An Unorthodox Approach to Database Design : The Coming of the Shard

simpleenigma · on Aug 1, 2007

I've been working with a programming language called Erlang for about two years now, and their RAM based database called Mnesia almost forces you into this 'sharding' style.

In Erlang you also get the ability to have the same database on multiple computers or fragment the database into different servers that hold only a certain piece.

It certainly was a trick to unlearn normalization techniques I had been using for years, but once you get he hang of it the data really becomes or efficient.

menloparkbum · on Aug 2, 2007

The sharding approach seems to be gaining popularity. It seems like a good datapoint in favor of the anti-database crowd. Why even bother using an RDBMS when you end up having to take this approach in the end, anyway?

sanj · on Aug 1, 2007

There's something familiar about this approach. It reminds me of JMP vs. LJMP commands in processor instructions sets that had partitioned memory sets. Or had a JMP command that was distance limited (often to +/- 32k).

Effectively, sharding takes advantage of the locality of information. As soon as you need information outside of that locale, you need to make a more expensive request.
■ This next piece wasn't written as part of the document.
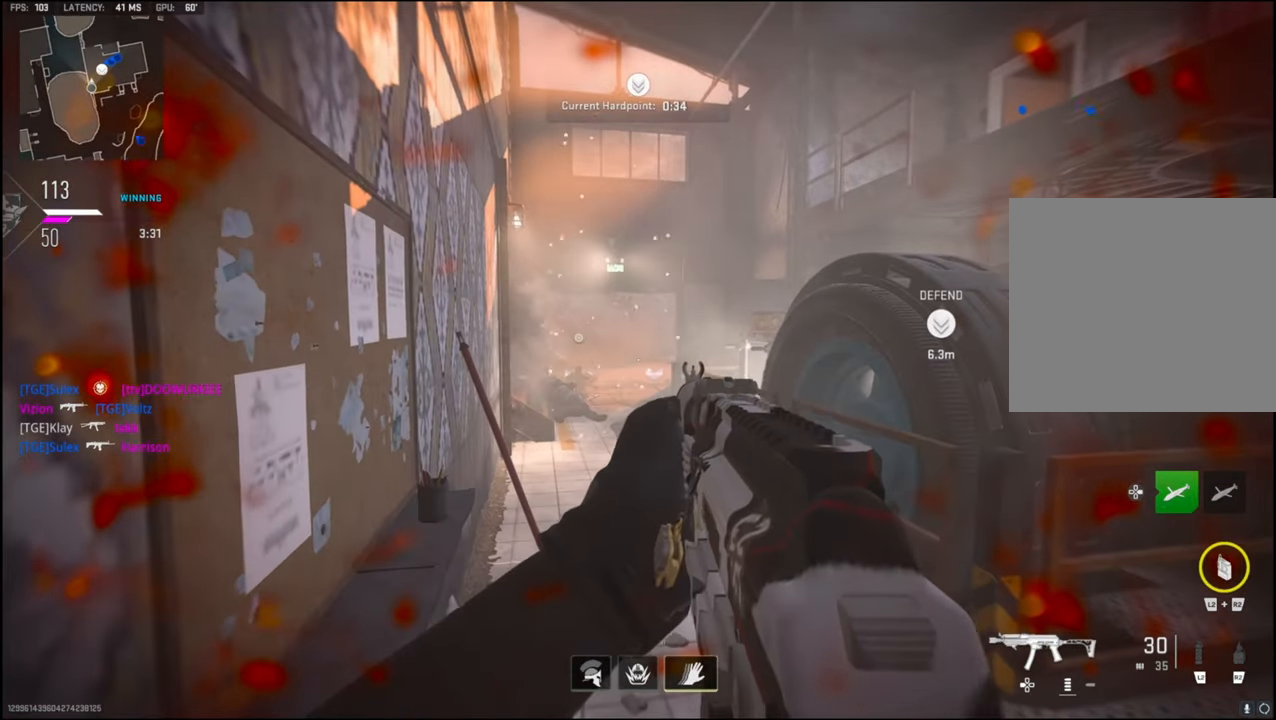
{"buttons": ["L1"], "left_stick": "up", "right_stick": "up-right", "events": [[234, "L1", "down"], [234, "left_stick", "center"], [400, "left_stick", "up"], [467, "right_stick", "up-right"]]}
nostrademons · on Aug 1, 2007

It's a bit more than that - sharding is fundamentally a way of spreading writes. You're limited in the number of writes you can make by the speed at which the disk rotates, so this quickly becomes a bottleneck, particularly in heavily-trafficked social sites. Sharding lets you spread your writes out among an arbitrary number of machines, so you can grow with traffic.
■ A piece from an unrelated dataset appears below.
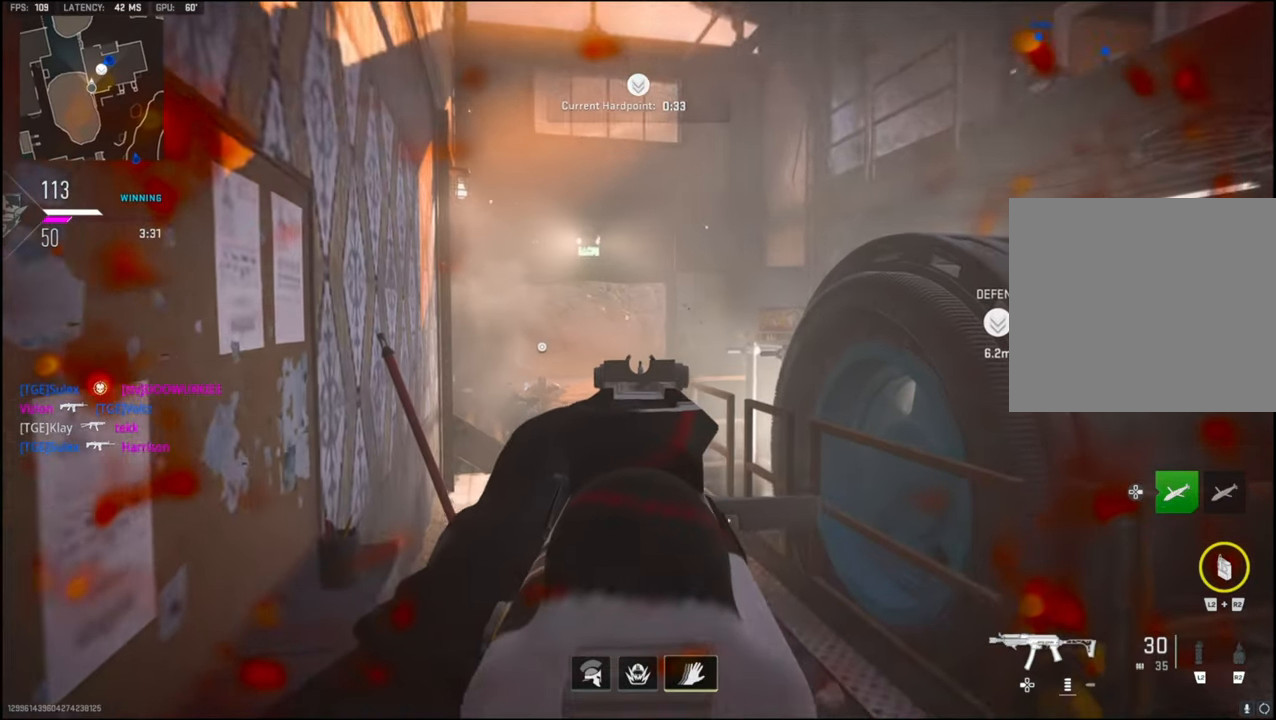
{"buttons": ["L1"], "left_stick": "center", "right_stick": "center", "events": [[17, "left_stick", "center"], [217, "right_stick", "center"]]}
Big sites that are primarily read-hungry often don't need to shard at all, instead relying upon replication. Look at Craigslist - they have a single master database, about 20 slaves, and an archive cluster for postings that nobody looks at anymore. Or PlentyOfFish - 1 machine for billions of pageviews. Social sites with lots of user-created content need to shard much earlier - LiveJournal has a fraction of the users as Craigslist, but they had to start sharding around 2002/2003.

There're locality concerns as well, but they tend to be secondary to the write issue. Disks are big, and with good caching you can often avoid hitting the disk at all.

jamongkad · on Aug 2, 2007

"Or PlentyOfFish - 1 machine for billions of pageviews. Social sites with lots of user-created content need to shard much earlier"

Is that really true? I find it hard to imagine...but something deep down inside of me says "Yes it's possible". Oh my...

staunch · on Aug 2, 2007

Saying it's accurate is the kindest way to put it: http://news.ycombinator.com/item?id=23497

patrickg-zill · on Aug 1, 2007

I think this is a re-invention of relatively well-known ways of optimizing databases. still interesting to read about however.

nostrademons · on Aug 1, 2007

It used to be called horizontal partitioning before Google started using the sharding term with Google Filesystem. It's been around for a while. The new part seems to be notion of pushing it down into the application code instead of paying Oracle or IBM a few million dollars for a DBMS that handles it automatically.

horatio05 · on Aug 1, 2007

How would one know what data to place in shards? Are there any "RDBMS to Shard" resources out there?